### TASK ITEM
Your job is to copy every record exactly.

### DATA
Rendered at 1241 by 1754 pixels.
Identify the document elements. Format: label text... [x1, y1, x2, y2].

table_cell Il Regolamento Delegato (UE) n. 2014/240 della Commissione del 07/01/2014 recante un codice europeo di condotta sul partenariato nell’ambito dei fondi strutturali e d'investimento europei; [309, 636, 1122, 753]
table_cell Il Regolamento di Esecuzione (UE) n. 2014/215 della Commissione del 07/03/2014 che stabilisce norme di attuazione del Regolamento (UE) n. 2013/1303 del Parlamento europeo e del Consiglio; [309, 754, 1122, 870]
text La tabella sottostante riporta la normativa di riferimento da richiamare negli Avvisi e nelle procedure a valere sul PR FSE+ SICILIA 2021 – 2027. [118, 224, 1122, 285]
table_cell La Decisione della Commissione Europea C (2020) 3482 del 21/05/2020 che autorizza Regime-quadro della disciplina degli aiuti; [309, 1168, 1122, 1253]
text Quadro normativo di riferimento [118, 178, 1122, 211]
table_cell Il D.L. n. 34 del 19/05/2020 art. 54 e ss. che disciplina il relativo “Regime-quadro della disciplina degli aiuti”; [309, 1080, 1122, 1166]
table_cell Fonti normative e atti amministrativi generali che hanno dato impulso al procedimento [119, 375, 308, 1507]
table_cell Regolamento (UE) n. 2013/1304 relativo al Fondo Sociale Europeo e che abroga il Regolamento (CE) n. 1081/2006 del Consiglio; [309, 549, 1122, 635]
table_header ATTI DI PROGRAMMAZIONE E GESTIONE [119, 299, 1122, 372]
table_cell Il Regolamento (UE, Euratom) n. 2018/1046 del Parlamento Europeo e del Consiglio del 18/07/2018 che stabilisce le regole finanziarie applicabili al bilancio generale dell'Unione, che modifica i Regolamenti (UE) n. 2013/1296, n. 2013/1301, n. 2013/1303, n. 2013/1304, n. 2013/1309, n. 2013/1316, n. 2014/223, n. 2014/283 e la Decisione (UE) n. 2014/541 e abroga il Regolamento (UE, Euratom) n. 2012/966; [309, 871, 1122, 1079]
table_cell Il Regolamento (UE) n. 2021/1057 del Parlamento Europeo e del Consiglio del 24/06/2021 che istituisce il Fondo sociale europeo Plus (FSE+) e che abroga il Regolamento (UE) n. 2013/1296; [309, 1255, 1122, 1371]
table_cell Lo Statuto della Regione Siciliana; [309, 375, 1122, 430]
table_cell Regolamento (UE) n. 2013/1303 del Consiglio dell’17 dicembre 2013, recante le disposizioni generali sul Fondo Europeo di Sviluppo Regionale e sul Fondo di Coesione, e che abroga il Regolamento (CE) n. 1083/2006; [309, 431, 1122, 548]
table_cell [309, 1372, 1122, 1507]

### SOLVED EXERCISE
Rendered at 1241 by 1754 pixels.
Identify the document elements. Format: label text... [x1, y1, x2, y2].

table_cell Il Regolamento Delegato (UE) n. 2014/240 della Commissione del 07/01/2014 recante un codice europeo di condotta sul partenariato nell’ambito dei fondi strutturali e d'investimento europei; [309, 636, 1122, 753]
table_cell Il Regolamento di Esecuzione (UE) n. 2014/215 della Commissione del 07/03/2014 che stabilisce norme di attuazione del Regolamento (UE) n. 2013/1303 del Parlamento europeo e del Consiglio; [309, 754, 1122, 870]
text La tabella sottostante riporta la normativa di riferimento da richiamare negli Avvisi e nelle procedure a valere sul PR FSE+ SICILIA 2021 – 2027. [118, 224, 1122, 285]
table_cell La Decisione della Commissione Europea C (2020) 3482 del 21/05/2020 che autorizza Regime-quadro della disciplina degli aiuti; [309, 1168, 1122, 1253]
text Quadro normativo di riferimento [118, 178, 1122, 211]
table_cell Il D.L. n. 34 del 19/05/2020 art. 54 e ss. che disciplina il relativo “Regime-quadro della disciplina degli aiuti”; [309, 1080, 1122, 1166]
table_cell Fonti normative e atti amministrativi generali che hanno dato impulso al procedimento [119, 375, 308, 1507]
table_cell Regolamento (UE) n. 2013/1304 relativo al Fondo Sociale Europeo e che abroga il Regolamento (CE) n. 1081/2006 del Consiglio; [309, 549, 1122, 635]
table_header ATTI DI PROGRAMMAZIONE E GESTIONE [119, 299, 1122, 372]
table_cell Il Regolamento (UE, Euratom) n. 2018/1046 del Parlamento Europeo e del Consiglio del 18/07/2018 che stabilisce le regole finanziarie applicabili al bilancio generale dell'Unione, che modifica i Regolamenti (UE) n. 2013/1296, n. 2013/1301, n. 2013/1303, n. 2013/1304, n. 2013/1309, n. 2013/1316, n. 2014/223, n. 2014/283 e la Decisione (UE) n. 2014/541 e abroga il Regolamento (UE, Euratom) n. 2012/966; [309, 871, 1122, 1079]
table_cell Il Regolamento (UE) n. 2021/1057 del Parlamento Europeo e del Consiglio del 24/06/2021 che istituisce il Fondo sociale europeo Plus (FSE+) e che abroga il Regolamento (UE) n. 2013/1296; [309, 1255, 1122, 1371]
table_cell Lo Statuto della Regione Siciliana; [309, 375, 1122, 430]
table_cell Regolamento (UE) n. 2013/1303 del Consiglio dell’17 dicembre 2013, recante le disposizioni generali sul Fondo Europeo di Sviluppo Regionale e sul Fondo di Coesione, e che abroga il Regolamento (CE) n. 1083/2006; [309, 431, 1122, 548]
table_cell [309, 1372, 1122, 1507]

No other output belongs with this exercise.